Work instruction |
Search the entries below for "vous", and copy each line where it appears.

*** Records supplied ***

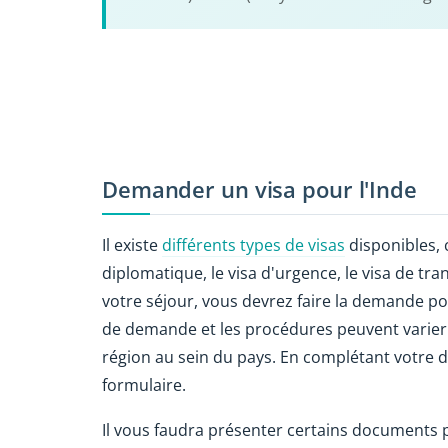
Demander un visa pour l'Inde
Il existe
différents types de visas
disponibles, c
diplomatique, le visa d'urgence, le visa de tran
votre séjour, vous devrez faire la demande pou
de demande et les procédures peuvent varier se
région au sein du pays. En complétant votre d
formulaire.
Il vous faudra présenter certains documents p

*** End of Records supplied ***

Reply |
votre séjour, vous devrez faire la demande pou
Il vous faudra présenter certains documents p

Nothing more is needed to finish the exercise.